PROBLEM DETAILS
The records that follow must be repeated exactly, except for their pictures.

(Rendered images with source text)
________________________
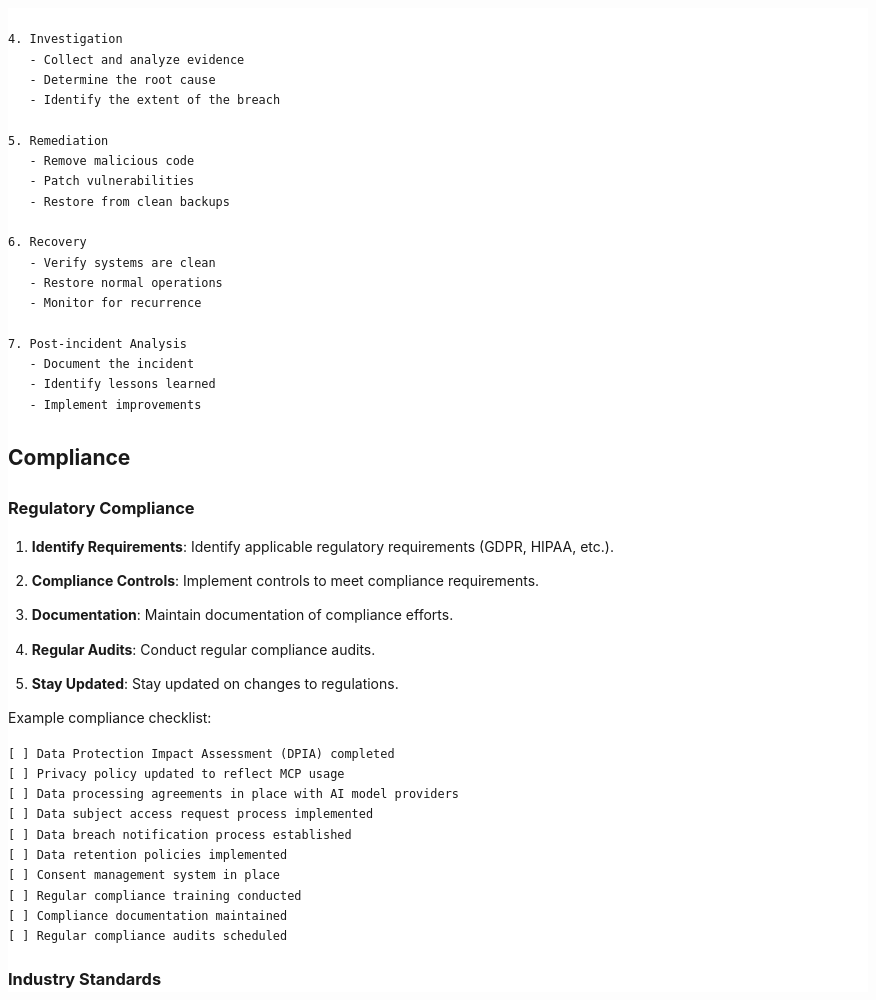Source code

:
 ```

4. Investigation
   - Collect and analyze evidence
   - Determine the root cause
   - Identify the extent of the breach

5. Remediation
   - Remove malicious code
   - Patch vulnerabilities
   - Restore from clean backups

6. Recovery
   - Verify systems are clean
   - Restore normal operations
   - Monitor for recurrence

7. Post-incident Analysis
   - Document the incident
   - Identify lessons learned
   - Implement improvements
```

## Compliance

### Regulatory Compliance

1. **Identify Requirements**: Identify applicable regulatory requirements (GDPR, HIPAA, etc.).

2. **Compliance Controls**: Implement controls to meet compliance requirements.

3. **Documentation**: Maintain documentation of compliance efforts.

4. **Regular Audits**: Conduct regular compliance audits.

5. **Stay Updated**: Stay updated on changes to regulations.

Example compliance checklist:

```
[ ] Data Protection Impact Assessment (DPIA) completed
[ ] Privacy policy updated to reflect MCP usage
[ ] Data processing agreements in place with AI model providers
[ ] Data subject access request process implemented
[ ] Data breach notification process established
[ ] Data retention policies implemented
[ ] Consent management system in place
[ ] Regular compliance training conducted
[ ] Compliance documentation maintained
[ ] Regular compliance audits scheduled
```

### Industry Standards
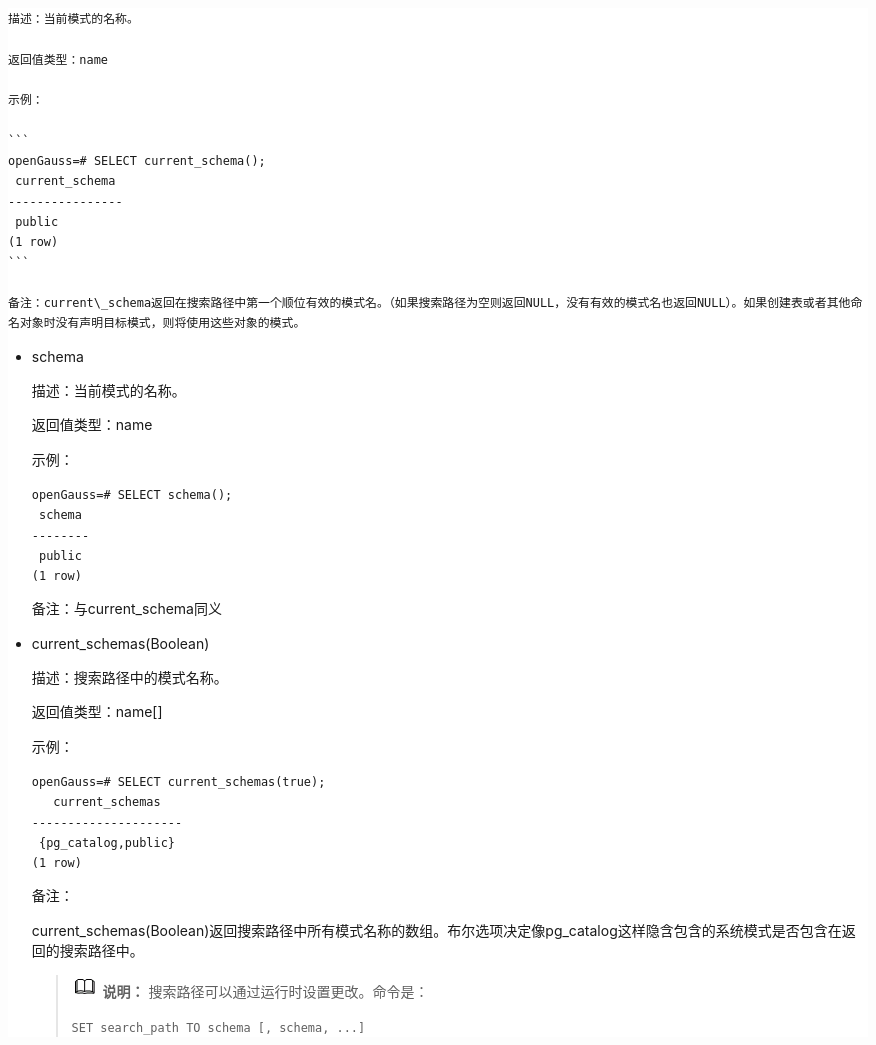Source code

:     描述：当前模式的名称。

    返回值类型：name

    示例：

    ```
    openGauss=# SELECT current_schema();
     current_schema
    ----------------
     public
    (1 row)
    ```

    备注：current\_schema返回在搜索路径中第一个顺位有效的模式名。（如果搜索路径为空则返回NULL，没有有效的模式名也返回NULL）。如果创建表或者其他命名对象时没有声明目标模式，则将使用这些对象的模式。

-   schema

    描述：当前模式的名称。

    返回值类型：name

    示例：

    ```
    openGauss=# SELECT schema();
     schema
    --------
     public
    (1 row)
    ```

    备注：与current\_schema同义

-   current\_schemas\(Boolean\)

    描述：搜索路径中的模式名称。

    返回值类型：name\[\]

    示例：

    ```
    openGauss=# SELECT current_schemas(true);
       current_schemas
    ---------------------
     {pg_catalog,public}
    (1 row)
    ```

    备注：

    current\_schemas\(Boolean\)返回搜索路径中所有模式名称的数组。布尔选项决定像pg\_catalog这样隐含包含的系统模式是否包含在返回的搜索路径中。

    >![](public_sys-resources/icon-note.gif) **说明：** 
    >搜索路径可以通过运行时设置更改。命令是：
    >```
    >SET search_path TO schema [, schema, ...]
    >```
________________________
EXPECTED ANSWER
Source code

:
 ```

4. Investigation
   - Collect and analyze evidence
   - Determine the root cause
   - Identify the extent of the breach

5. Remediation
   - Remove malicious code
   - Patch vulnerabilities
   - Restore from clean backups

6. Recovery
   - Verify systems are clean
   - Restore normal operations
   - Monitor for recurrence

7. Post-incident Analysis
   - Document the incident
   - Identify lessons learned
   - Implement improvements
```

## Compliance

### Regulatory Compliance

1. **Identify Requirements**: Identify applicable regulatory requirements (GDPR, HIPAA, etc.).

2. **Compliance Controls**: Implement controls to meet compliance requirements.

3. **Documentation**: Maintain documentation of compliance efforts.

4. **Regular Audits**: Conduct regular compliance audits.

5. **Stay Updated**: Stay updated on changes to regulations.

Example compliance checklist:

```
[ ] Data Protection Impact Assessment (DPIA) completed
[ ] Privacy policy updated to reflect MCP usage
[ ] Data processing agreements in place with AI model providers
[ ] Data subject access request process implemented
[ ] Data breach notification process established
[ ] Data retention policies implemented
[ ] Consent management system in place
[ ] Regular compliance training conducted
[ ] Compliance documentation maintained
[ ] Regular compliance audits scheduled
```

### Industry Standards
Source code

:     描述：当前模式的名称。

    返回值类型：name

    示例：

    ```
    openGauss=# SELECT current_schema();
     current_schema
    ----------------
     public
    (1 row)
    ```

    备注：current\_schema返回在搜索路径中第一个顺位有效的模式名。（如果搜索路径为空则返回NULL，没有有效的模式名也返回NULL）。如果创建表或者其他命名对象时没有声明目标模式，则将使用这些对象的模式。

-   schema

    描述：当前模式的名称。

    返回值类型：name

    示例：

    ```
    openGauss=# SELECT schema();
     schema
    --------
     public
    (1 row)
    ```

    备注：与current\_schema同义

-   current\_schemas\(Boolean\)

    描述：搜索路径中的模式名称。

    返回值类型：name\[\]

    示例：

    ```
    openGauss=# SELECT current_schemas(true);
       current_schemas
    ---------------------
     {pg_catalog,public}
    (1 row)
    ```

    备注：

    current\_schemas\(Boolean\)返回搜索路径中所有模式名称的数组。布尔选项决定像pg\_catalog这样隐含包含的系统模式是否包含在返回的搜索路径中。

    >![](public_sys-resources/icon-note.gif) **说明：** 
    >搜索路径可以通过运行时设置更改。命令是：
    >```
    >SET search_path TO schema [, schema, ...]
    >```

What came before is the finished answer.